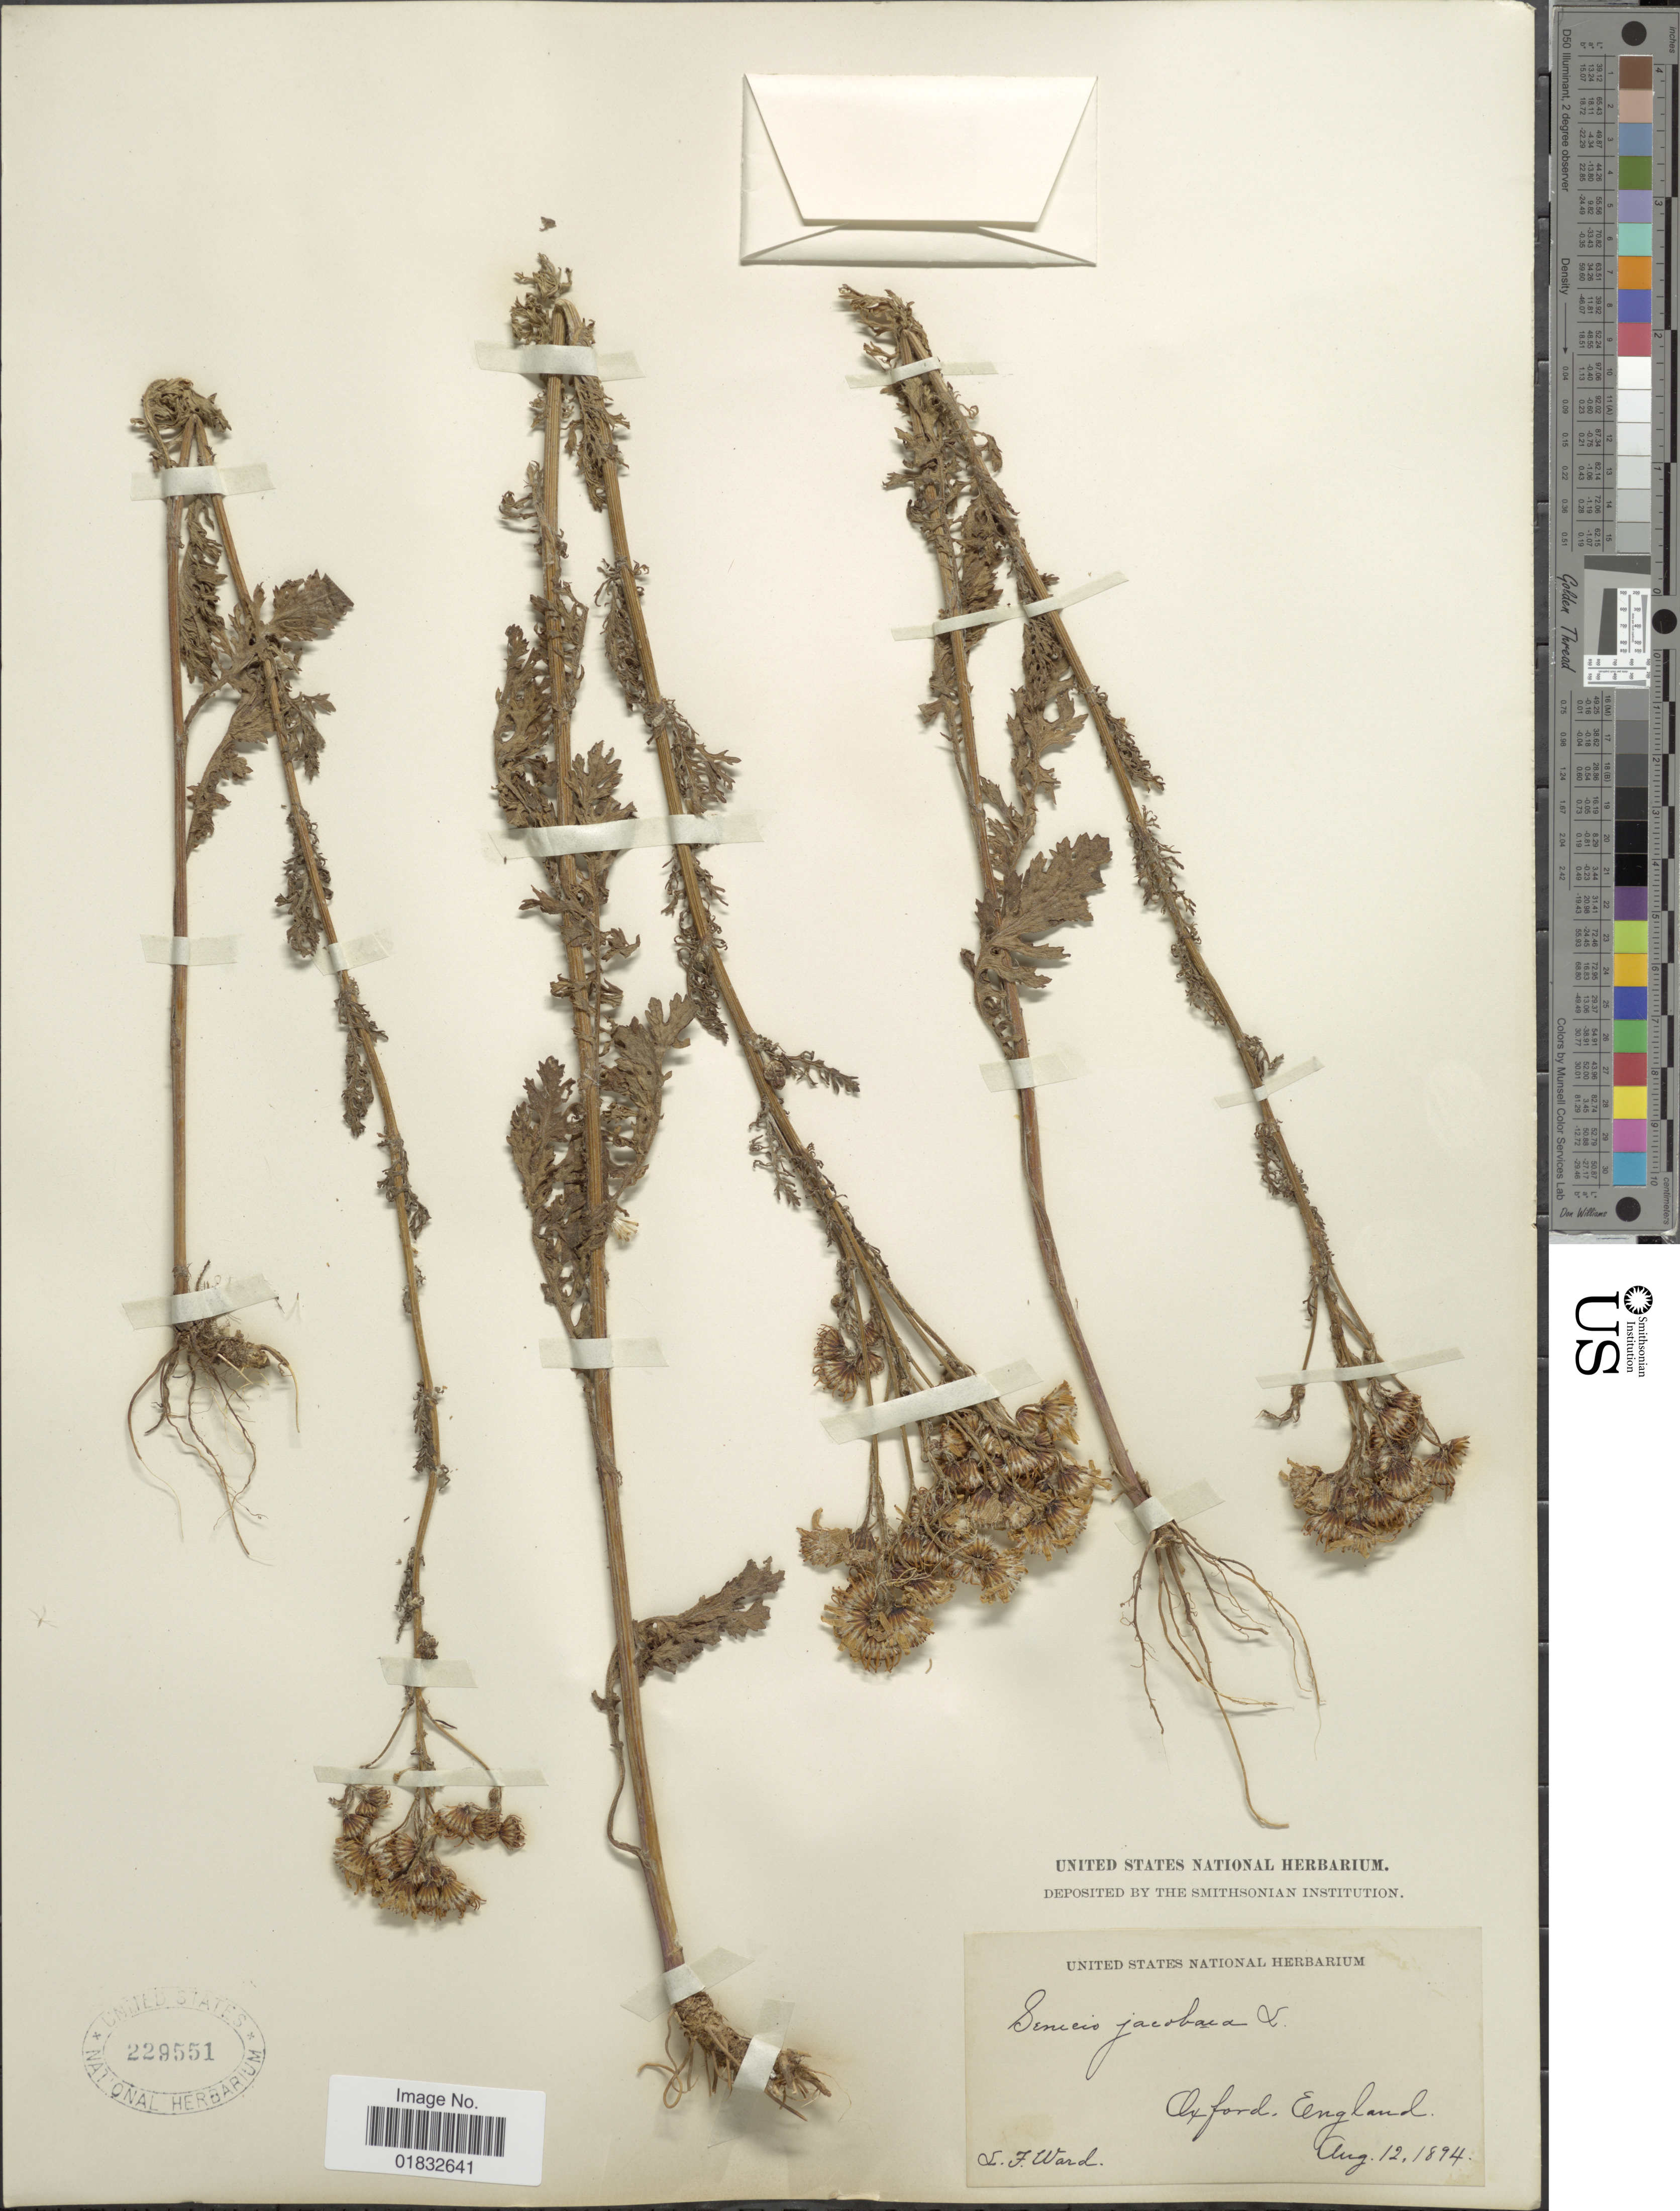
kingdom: Plantae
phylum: Tracheophyta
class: Magnoliopsida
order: Asterales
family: Asteraceae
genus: Jacobaea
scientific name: Jacobaea vulgaris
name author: Gaertn.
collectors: L. Ward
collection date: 1894-08-12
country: United Kingdom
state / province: England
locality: Oxford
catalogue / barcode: US 229551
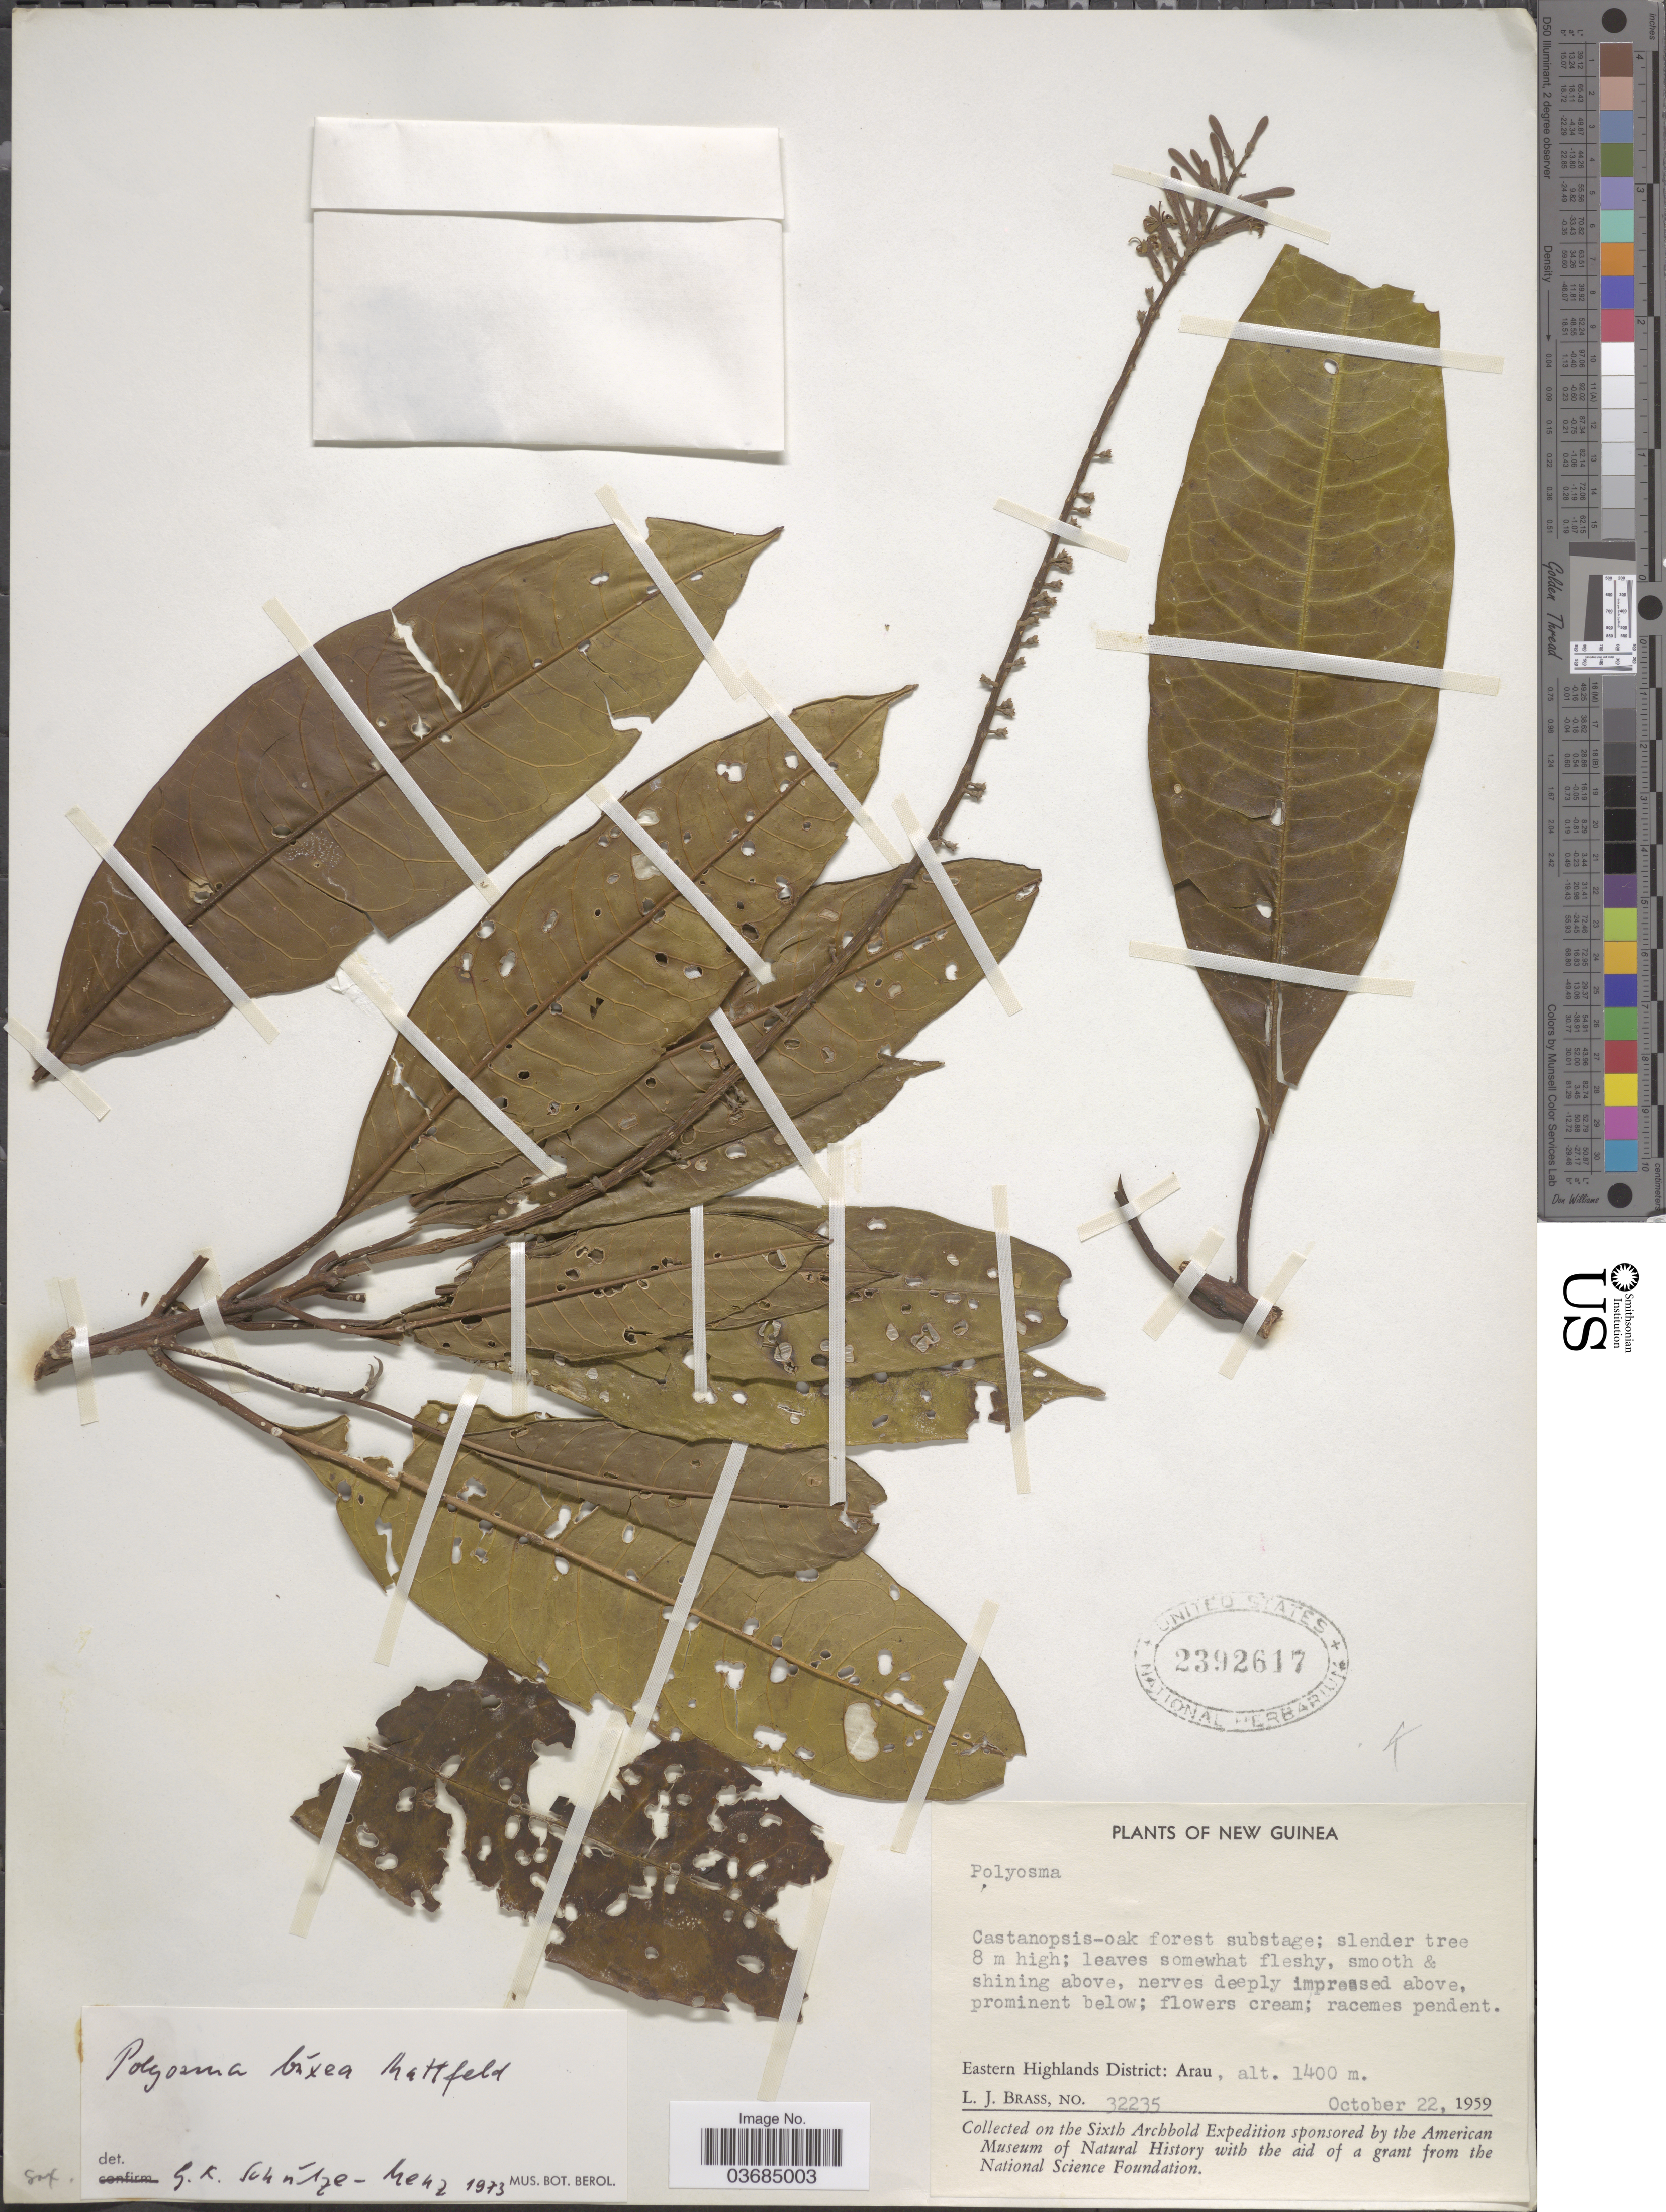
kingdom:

******

Description of the task: Revise the lines from the one containing "scientific name: Jacobaea vulgaris" through the end of the material, replacing "locality" with "site" and leaving everything else unchanged. Leave the pictures out.

The response:
scientific name: Jacobaea vulgaris
name author: Gaertn.
collectors: L. Ward
collection date: 1894-08-12
country: United Kingdom
state / province: England
site: Oxford
catalogue / barcode: US 229551
kingdom:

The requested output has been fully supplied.